Video After The Jump(CBS) For the second time in a week, a woman has been attacked by an acid-throwing female.
And police and other experts say they suspect the latest assault may be been a case of someone imitating the first.
The latest took place Friday afternoon in Mesa, Ariz.
The victim, Derri Velarde, 41, a mother of five, says it came out of nowhere.
She says she was getting out of her car at home and, "There was a woman walking from the back side of my car. ... She had what I thought was a glass of water in her hand, and then she just stopped abruptly and looked at me and just threw it in my face."
Velarde was splashed with what she originally thought might be water. It turned out to be acid.
"It just instantly was like fire. It started burning intensely, instantly," she told CBS News from her hospital bed.
Velarde was left with severe burns on her face and neck, and along her arms.
The incident, notes CBS News Correspondent Betty Nguyen, was eerily similar to one that occurred Monday in Vancouver, Wash, in which 28-year-old Bethany Storro was also attacked as she left her car. Again it was a female stranger throwing acid.
"It was the most painful thing ever," Storro, her face wrapped with bandages, told a hospital news conference. "My heart stopped, I almost passed out."
"It's absolute hatred of the highest degree," says writer Victoria Schofield, who studies culture and the politics of South Asia, where acid attacks are far more common, and the culprits are usually men. "It is probably in the present day one of the most demeaning forms of punishment you can think of, to destroy someone's face."
And that's why police say it's rare for these kinds of assaults to be random acts. "This type of crime is usually personal in nature, one Mesa police officer says.
Velarde, who is going through a divorce and recently started a new relationship says she doesn't know who her attacker is, speculated that her attacker "wanted to make sure she disfigured me so that no-one would want me."
Paramedics and police say Velarde stopped the burns from getting worse by quickly getting into the shower and rinsing the acid off her body.
On "The Early Show," criminologist Casey Jordan told co-anchor Erica Hill, "The only connection (between the two attacks) is the idea that the Bethany Storro story was in the news so much that it could have actually been inspiration to somebody who already held a vendetta, who got the idea from watching television, if they were jealous, if they were thinking of getting back at somebody. Maybe the idea hatched in this woman's head that this would be the way to actually get retaliation against the woman in Arizona.

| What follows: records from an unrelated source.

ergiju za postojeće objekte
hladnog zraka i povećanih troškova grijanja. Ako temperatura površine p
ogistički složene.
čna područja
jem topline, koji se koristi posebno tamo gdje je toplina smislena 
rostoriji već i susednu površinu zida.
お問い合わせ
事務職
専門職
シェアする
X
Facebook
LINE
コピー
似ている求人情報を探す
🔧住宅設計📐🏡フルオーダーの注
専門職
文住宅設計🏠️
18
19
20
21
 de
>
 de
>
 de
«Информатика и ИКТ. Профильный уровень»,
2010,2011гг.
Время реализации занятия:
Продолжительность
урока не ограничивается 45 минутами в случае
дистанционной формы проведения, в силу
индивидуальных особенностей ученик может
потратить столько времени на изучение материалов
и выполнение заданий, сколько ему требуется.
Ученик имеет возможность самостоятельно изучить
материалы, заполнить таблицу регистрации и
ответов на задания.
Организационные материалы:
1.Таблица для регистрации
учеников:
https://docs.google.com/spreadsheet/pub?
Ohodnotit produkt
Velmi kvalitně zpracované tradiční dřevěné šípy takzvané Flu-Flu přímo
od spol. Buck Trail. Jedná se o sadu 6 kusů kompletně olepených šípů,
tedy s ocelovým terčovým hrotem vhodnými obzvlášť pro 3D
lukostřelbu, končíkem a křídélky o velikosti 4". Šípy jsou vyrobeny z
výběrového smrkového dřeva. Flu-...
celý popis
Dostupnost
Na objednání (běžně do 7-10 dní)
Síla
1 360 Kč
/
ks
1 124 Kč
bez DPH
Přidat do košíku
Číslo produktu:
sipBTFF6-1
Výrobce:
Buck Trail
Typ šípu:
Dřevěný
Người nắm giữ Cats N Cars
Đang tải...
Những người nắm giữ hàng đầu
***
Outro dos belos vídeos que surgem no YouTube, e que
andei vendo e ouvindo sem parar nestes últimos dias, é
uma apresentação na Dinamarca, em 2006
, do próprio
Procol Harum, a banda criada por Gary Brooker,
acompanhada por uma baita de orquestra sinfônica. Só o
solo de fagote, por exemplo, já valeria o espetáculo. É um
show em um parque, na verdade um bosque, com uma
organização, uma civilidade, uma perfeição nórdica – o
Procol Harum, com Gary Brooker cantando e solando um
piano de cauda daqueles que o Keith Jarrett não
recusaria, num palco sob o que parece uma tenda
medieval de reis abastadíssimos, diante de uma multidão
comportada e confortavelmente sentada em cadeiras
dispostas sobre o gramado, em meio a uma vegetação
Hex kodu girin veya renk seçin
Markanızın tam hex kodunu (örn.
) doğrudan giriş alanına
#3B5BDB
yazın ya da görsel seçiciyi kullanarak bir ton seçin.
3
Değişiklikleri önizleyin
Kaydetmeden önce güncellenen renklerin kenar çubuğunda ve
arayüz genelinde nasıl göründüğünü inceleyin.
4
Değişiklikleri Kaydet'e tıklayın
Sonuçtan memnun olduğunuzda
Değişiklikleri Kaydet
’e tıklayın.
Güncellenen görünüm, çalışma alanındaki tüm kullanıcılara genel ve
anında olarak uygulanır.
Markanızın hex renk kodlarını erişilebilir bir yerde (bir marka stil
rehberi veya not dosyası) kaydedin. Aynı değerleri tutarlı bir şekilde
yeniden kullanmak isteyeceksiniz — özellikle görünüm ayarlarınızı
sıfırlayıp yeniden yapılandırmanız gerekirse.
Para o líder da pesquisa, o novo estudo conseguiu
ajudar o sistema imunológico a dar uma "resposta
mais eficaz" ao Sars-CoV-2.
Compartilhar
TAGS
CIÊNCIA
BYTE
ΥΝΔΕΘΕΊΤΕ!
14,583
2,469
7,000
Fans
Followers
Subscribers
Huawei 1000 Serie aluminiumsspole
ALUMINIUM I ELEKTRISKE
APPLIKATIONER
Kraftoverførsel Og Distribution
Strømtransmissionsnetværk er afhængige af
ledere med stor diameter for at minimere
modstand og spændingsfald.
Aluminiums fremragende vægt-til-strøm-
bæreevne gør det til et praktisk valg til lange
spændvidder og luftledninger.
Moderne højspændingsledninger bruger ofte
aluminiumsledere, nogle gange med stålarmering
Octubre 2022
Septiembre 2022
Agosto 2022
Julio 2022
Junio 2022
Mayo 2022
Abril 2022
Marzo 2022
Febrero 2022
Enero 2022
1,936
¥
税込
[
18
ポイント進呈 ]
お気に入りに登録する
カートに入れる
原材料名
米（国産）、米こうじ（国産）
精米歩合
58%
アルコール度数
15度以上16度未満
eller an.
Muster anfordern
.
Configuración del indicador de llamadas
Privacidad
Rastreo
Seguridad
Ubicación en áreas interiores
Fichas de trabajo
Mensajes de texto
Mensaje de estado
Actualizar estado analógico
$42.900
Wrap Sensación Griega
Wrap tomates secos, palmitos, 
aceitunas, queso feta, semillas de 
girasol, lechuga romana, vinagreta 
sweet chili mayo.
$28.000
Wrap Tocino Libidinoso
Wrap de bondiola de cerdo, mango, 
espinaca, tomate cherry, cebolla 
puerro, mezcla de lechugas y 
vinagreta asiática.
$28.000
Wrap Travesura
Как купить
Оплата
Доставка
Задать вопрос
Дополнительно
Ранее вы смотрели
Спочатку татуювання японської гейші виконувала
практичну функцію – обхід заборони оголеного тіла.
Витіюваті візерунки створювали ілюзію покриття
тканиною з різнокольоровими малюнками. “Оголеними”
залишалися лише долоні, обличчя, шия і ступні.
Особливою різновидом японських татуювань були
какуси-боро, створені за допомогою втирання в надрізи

Like Schofield, Jordan points out that such assaults happen much more often in other parts of the world. "In international cultures," says Jordan, "it's usually a way of controlling women, especially women who have spurned advances. It's a way of men exerting control and putting women in their place by harming their beauty.
"But that same concept of harming someone's beauty can also be used by other women who are very jealous or upset, because they understand that, in America's culture, a woman's physical, facial beauty is really huge. … So, to get back at somebody, to teach her a lesson, one woman to another, it's usually linked to jealousy or retaliation, almost always over a man or a previous relationship."
Both victims are very pretty, and that likely played a role in both attacks, Jordan says, observing that, "Even though I do believe the attack in Washington was random, don't forget that the attacker there said, 'Hey, pretty girl.' She used the word 'pretty' to describe Bethany before splashing her with the acid. Even though we think, in Arizona, that the woman was targeted, and we don't know who the culprit is, the fact that she is such an attractive woman probably played a role in the choice of attack."
Why use acid?
"It's easy to obtain. It's cheap. I mean, as they say, even the smallest child can strike a match. Well, anyone, male, female, can get a caustic substance at a hardware store and actually do incredible damage to somebody with very little effort."
Jordan had a word of caution for the media. "In the United States, even though we've had a number of acid attacks in the last few years, very few have made the news. There's a balance between giving enough media attention to this to show the problem it's becoming but also walking away and understanding that they are isolated incidents. You don't want to make it into a snowball factor where people get the idea."